Cigarette manufacturer Altria announced an increase of $0.08 per pack beginning on March 19. While tobacco companies regularly update their prices upwards, what is more surprising this time around is the timing of this hike. Normally Altria undertakes price raises twice a year, in May and in November. This has been driven by the higher excise taxes in California, put into action on April 1, which raised the cigarette tax by $2 per pack, more than tripling the tax from its current level of $0.87. This may be perceived to be bad news for big tobacco companies such as Altria, since the California cigarette market is the second largest in the nation, after Texas, and constitutes 8% of the US cigarette market. However, in an earlier article, we assessed that this hike would have a marginal impact on Altria’s revenue. The California initiative, coupled with the excise tax hike in Pennsylvania last August, is expected to reduce industry volumes by 1% this year.
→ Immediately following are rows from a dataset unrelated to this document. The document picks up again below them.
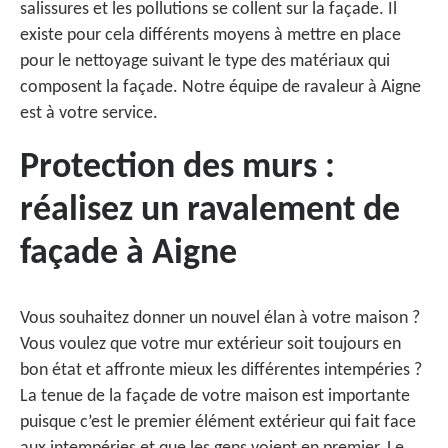
salissures et les pollutions se collent sur la façade. Il
existe pour cela différents moyens à mettre en place
pour le nettoyage suivant le type des matériaux qui
composent la façade. Notre équipe de ravaleur à Aigne
est à votre service.
Protection des murs :
réalisez un ravalement de
façade à Aigne
Vous souhaitez donner un nouvel élan à votre maison ?
Vous voulez que votre mur extérieur soit toujours en
bon état et affronte mieux les différentes intempéries ?
La tenue de la façade de votre maison est importante
puisque c’est le premier élément extérieur qui fait face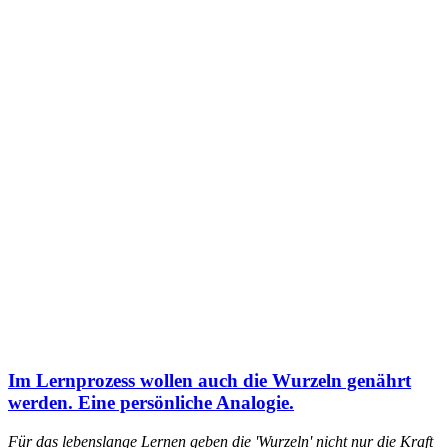
Im Lernprozess wollen auch die Wurzeln genährt
werden. Eine persönliche Analogie.
Für das lebenslange Lernen geben die 'Wurzeln' nicht nur die Kraft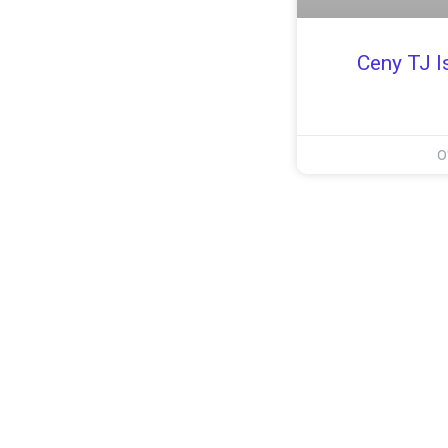
Ceny TJ I
0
Three other tobacco tax initiatives were defeated in other states, and so this hike in California may be a one-off.

Altria’s Marlboro brand is the number one brand in the US, and has a 44% share in the country’s tobacco market. The addictive nature of cigarettes not only builds a high level of brand loyalty among customers, but it also makes the products less price elastic. Given the massive share that Altria has in the market, its Marlboro cigarettes can be considered even less vulnerable to price hikes. This ensures that the revenue of the company can continue to increase, despite the declining volume of cigarettes sold.

Marlboro Share

Acquisition Of Nat Sherman

Altria announced on January 17th that it has acquired the privately-held Sherman Group Holdings and its subsidiaries (Nat Sherman). The latter sells super-premium cigarettes and premium cigars, and will join Philip Morris USA and John Middleton as part of Altria’s smokeable products segment.
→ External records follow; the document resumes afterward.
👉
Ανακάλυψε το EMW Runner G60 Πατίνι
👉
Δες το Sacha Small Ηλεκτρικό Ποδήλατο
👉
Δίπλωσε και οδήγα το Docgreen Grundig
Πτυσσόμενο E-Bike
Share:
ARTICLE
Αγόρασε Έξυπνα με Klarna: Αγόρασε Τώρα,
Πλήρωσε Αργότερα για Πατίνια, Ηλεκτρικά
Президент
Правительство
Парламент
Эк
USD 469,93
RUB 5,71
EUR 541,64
Consumers seem to be looking for more natural products in all categories, from the food they eat to the beverages they drink. This trend seems to be spilling over into the tobacco category, as the demand for natural leaf tobacco grows across both cigarettes and cigars, and is a bright spot in an overall declining category. The natural leaf tobacco is free of additives, and offers a longer and better smoking experience, according to Matt Spillane, vice president of natural sales at Nat Sherman. He further added that these cigarettes are made with only tobacco and water, providing a more authentic taste, resulting in a greater puff count per stick. These incentives are prompting consumers to pay a premium price, which these cigarettes command.
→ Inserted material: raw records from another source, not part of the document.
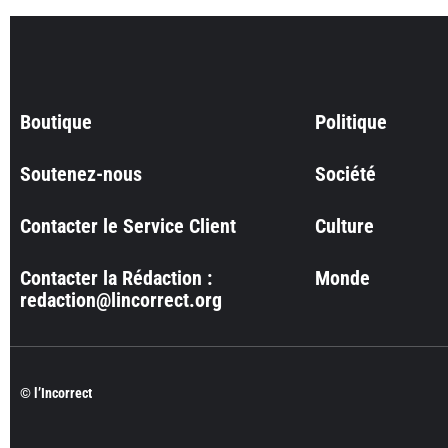
Boutique
Politique
Soutenez-nous
Société
Contacter le Service Client
Culture
Contacter la Rédaction :
Monde
redaction@lincorrect.org
© l’Incorrect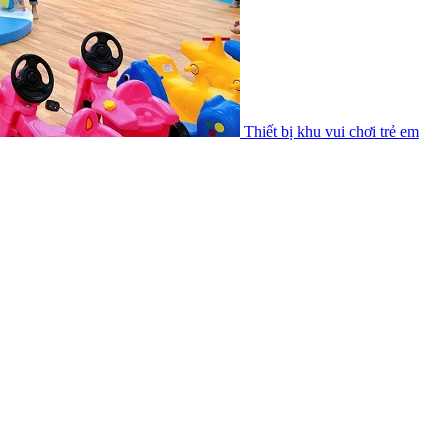
Thiết bị khu vui chơi trẻ em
In the cigarette category overall, the premium segment saw the smallest decline in the 52-week period ended November 22, 2014. This news is even better in the natural cigarette segment, which continues to grow, including the premium options. In 2014, the convenience store industry brought in more than $997 million in sales of natural cigarettes, and estimated sales of over $1 billion in 2015. Furthermore, in the period between October 1, 2014 and January 31, 2015, sales of natural cigarettes grew more than 19%, with 47 million units sold in convenience stores, according to Nielsen. Moreover, according to Spillane, natural brands boast a 30% higher profit margin compared to premium brands, with Nielsen showing over ten consecutive years of increasing sales of this segment.